Pero la inquietud también la puede engendrar la injusticia. Marion está en 6º y sus resultados son mediocres. Desde el inicio del curso, su padre la ha hostigado de todas las maneras posibles, multiplicando los reproches y los castigos. Siente que exagera, que es injusto y que su comportamiento solo sirve para paralizar a Marion, que tiembla por si suspende los exámenes (que acaba suspendiendo, por cierto). Hasta que un día se da cuenta de que esta agresividad viene del hecho que, treinta años antes, él repitió el sexto curso, lo que le afectó mucho. Ahora tiene miedo a que Marion sufra el mismo fracaso y la quiere proteger. Cuando él se permite no preocuparse más, cesa toda la tensión. En vez de agobiar a Marion, la alienta tranquilamente y ¡los resultados escolares escalan disparados!
La inquietud y el cansancio se pueden acumular. Es el caso de un niño cuando se muestra particularmente difícil y no sabemos cómo comportarnos. Es saludable poder “pasar el relevo” de vez en cuando, confiarlo a los abuelos, a una madrina, a amigos, para poder retomar aliento.
La negativa a perdonarse a sí mismo es muchas veces la causa de “autocastigos” camuflados. Generalmente, les defectos que más nos irritan en nuestros niños son los que no aceptamos en nosotros. Para ser dulce con los otros, hay que comenzar por ser dulce y misericordioso con uno mismo. Ahora bien, a menudo, hacemos exactamente lo contrario: cuanto más violentos somos, más nos abrumamos con reproches y desprecios, alimentando así en nosotros la fuente de la violencia.
Perdonarse a sí mismo no es excusarse ni caer en la autosatisfacción: es más bien recibirse de Dios como una maravilla infinitamente más grande que su pecado y sus límites aparentes.
La negativa a perdonar a los otros encierra en un círculo vicioso: Jérôme sufre, de parte de su patrón, una injusticia que no puede replicar; de vuelta a casa, lleno de amargura y rencor, se encoleriza contra su mujer por una tontería, quien herida, se traga sus lágrimas y se irrita contra su hijo que se comporta mal en la mesa; resentido, el niño da un puntapié al perro, último chivo expiatorio de esta violencia encadenada. El contagio de la violencia es bien conocido en las relaciones familiares. El único medio de romper este círculo infernal, es el perdón.
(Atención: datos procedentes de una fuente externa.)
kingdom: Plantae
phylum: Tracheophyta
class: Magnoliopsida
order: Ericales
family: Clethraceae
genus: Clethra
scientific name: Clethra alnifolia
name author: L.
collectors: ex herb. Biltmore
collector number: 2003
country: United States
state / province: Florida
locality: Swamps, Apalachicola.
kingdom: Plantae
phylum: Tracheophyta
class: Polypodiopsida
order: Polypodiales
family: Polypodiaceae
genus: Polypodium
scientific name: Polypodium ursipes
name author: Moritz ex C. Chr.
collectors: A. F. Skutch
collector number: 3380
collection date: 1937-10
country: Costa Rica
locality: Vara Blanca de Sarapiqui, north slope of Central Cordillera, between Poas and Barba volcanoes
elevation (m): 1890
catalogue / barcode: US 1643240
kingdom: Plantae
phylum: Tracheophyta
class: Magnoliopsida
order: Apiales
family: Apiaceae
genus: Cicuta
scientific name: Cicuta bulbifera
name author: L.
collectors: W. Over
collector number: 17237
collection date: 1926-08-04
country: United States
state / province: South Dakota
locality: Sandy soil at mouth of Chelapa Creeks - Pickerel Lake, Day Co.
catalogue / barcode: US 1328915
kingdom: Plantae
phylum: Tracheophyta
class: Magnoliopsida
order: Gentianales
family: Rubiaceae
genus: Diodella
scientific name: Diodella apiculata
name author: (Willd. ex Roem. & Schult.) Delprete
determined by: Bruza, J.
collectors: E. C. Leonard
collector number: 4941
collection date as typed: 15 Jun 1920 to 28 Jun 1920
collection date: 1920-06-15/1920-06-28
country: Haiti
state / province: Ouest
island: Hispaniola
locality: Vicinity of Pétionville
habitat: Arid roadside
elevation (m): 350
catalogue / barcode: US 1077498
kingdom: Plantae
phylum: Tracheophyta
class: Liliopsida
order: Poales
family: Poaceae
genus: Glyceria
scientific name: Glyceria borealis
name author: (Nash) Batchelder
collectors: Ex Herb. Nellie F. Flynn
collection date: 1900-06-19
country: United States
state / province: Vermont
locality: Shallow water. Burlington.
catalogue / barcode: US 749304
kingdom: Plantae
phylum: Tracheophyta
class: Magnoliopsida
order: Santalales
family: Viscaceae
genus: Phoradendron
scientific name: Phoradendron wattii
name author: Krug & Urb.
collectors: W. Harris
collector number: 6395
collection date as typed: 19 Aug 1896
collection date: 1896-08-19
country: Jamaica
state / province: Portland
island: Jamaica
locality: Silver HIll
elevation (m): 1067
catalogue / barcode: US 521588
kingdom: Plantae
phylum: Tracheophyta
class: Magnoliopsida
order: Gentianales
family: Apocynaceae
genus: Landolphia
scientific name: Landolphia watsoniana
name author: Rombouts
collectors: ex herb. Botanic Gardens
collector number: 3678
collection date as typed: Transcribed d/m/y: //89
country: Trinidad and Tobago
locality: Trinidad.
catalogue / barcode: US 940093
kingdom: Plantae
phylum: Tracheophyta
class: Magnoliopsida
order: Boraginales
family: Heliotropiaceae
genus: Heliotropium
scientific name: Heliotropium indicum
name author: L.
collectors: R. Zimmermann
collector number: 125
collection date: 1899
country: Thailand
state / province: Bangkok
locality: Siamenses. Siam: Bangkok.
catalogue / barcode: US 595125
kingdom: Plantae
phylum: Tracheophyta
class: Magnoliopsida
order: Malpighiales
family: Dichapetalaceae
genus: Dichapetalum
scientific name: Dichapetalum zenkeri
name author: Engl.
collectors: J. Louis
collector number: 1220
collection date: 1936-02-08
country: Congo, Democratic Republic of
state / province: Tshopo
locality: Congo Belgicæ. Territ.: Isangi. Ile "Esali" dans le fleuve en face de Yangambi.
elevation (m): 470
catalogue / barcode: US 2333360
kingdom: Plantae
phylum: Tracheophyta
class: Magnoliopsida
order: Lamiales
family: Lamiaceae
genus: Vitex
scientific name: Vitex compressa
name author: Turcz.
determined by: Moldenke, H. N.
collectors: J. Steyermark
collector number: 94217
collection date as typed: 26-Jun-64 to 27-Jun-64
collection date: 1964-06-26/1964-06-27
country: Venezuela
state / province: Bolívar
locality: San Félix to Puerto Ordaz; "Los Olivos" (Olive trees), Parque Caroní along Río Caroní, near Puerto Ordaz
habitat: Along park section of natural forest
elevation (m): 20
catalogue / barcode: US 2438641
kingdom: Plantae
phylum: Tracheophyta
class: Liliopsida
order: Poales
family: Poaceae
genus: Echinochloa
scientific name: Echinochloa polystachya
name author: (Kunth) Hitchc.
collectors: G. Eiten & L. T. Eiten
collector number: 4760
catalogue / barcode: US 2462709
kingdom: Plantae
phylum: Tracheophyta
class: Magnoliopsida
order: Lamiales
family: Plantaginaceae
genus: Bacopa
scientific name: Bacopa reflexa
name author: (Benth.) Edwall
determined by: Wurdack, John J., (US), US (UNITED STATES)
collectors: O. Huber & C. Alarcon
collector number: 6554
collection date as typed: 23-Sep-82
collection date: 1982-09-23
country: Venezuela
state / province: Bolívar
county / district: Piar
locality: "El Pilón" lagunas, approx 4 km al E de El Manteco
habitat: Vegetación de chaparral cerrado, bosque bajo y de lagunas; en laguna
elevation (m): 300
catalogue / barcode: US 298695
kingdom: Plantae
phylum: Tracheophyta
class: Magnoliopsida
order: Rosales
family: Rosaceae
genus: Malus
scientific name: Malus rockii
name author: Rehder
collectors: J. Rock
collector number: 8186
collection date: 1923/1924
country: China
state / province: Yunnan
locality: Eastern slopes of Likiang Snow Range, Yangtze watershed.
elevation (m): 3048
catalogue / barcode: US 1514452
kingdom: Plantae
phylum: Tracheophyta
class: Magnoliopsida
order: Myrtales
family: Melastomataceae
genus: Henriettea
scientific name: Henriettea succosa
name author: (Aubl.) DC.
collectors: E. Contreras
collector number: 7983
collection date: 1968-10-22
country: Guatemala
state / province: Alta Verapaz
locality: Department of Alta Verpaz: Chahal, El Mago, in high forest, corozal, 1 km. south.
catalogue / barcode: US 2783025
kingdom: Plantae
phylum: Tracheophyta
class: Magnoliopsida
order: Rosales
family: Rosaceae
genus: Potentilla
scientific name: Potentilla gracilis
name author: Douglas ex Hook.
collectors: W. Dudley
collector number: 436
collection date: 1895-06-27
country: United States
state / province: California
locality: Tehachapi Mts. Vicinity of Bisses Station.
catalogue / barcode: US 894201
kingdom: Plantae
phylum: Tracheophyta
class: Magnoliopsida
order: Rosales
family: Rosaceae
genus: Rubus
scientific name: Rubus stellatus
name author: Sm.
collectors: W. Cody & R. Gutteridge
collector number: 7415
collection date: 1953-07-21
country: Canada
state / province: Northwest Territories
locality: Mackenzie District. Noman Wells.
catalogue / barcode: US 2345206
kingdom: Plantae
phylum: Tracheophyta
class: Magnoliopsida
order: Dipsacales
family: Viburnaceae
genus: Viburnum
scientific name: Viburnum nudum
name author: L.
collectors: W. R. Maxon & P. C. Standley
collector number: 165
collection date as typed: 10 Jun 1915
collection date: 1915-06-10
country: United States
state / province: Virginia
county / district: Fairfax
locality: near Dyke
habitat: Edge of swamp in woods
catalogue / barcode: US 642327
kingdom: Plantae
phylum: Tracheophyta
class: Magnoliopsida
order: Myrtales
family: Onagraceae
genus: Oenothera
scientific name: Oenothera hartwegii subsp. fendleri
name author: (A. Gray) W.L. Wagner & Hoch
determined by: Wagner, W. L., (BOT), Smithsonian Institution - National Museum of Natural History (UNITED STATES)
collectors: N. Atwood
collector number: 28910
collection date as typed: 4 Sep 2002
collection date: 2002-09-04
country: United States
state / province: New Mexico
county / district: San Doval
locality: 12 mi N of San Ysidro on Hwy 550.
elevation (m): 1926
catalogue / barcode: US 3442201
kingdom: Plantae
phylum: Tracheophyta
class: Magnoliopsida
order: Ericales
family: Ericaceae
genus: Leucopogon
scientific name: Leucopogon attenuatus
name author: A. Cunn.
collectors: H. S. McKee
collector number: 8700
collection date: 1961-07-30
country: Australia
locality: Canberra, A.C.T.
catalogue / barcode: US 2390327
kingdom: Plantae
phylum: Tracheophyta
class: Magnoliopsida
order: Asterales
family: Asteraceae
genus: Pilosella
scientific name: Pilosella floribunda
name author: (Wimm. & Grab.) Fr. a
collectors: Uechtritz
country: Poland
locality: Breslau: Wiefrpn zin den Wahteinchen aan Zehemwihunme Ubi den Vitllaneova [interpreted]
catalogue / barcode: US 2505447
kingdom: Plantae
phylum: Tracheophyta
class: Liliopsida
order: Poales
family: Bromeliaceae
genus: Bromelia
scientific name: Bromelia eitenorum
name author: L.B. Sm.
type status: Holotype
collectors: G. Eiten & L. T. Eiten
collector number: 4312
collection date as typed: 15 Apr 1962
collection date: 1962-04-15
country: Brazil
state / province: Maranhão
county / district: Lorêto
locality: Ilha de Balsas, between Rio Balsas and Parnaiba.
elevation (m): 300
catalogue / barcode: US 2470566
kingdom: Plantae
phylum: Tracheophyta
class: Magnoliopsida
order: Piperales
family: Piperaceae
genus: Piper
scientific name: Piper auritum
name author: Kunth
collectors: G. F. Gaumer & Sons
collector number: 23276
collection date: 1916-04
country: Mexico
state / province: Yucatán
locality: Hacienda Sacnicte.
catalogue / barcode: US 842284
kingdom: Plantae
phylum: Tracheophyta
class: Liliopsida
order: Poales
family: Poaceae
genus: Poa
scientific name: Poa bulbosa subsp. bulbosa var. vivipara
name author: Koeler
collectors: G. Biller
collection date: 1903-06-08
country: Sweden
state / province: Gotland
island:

Fatiga, miedo, amargura, rencores… las causas de nuestras violencias son múltiples y a menudo complejas. Estas pocas referencias no pretenden en absoluto abarcar toda la cuestión. Que sean simplemente una invitación a reconocer la violencia que no es innata: si osamos nombrarla y presentarla al amor misericordioso del Señor, Él la transformará en dulzura.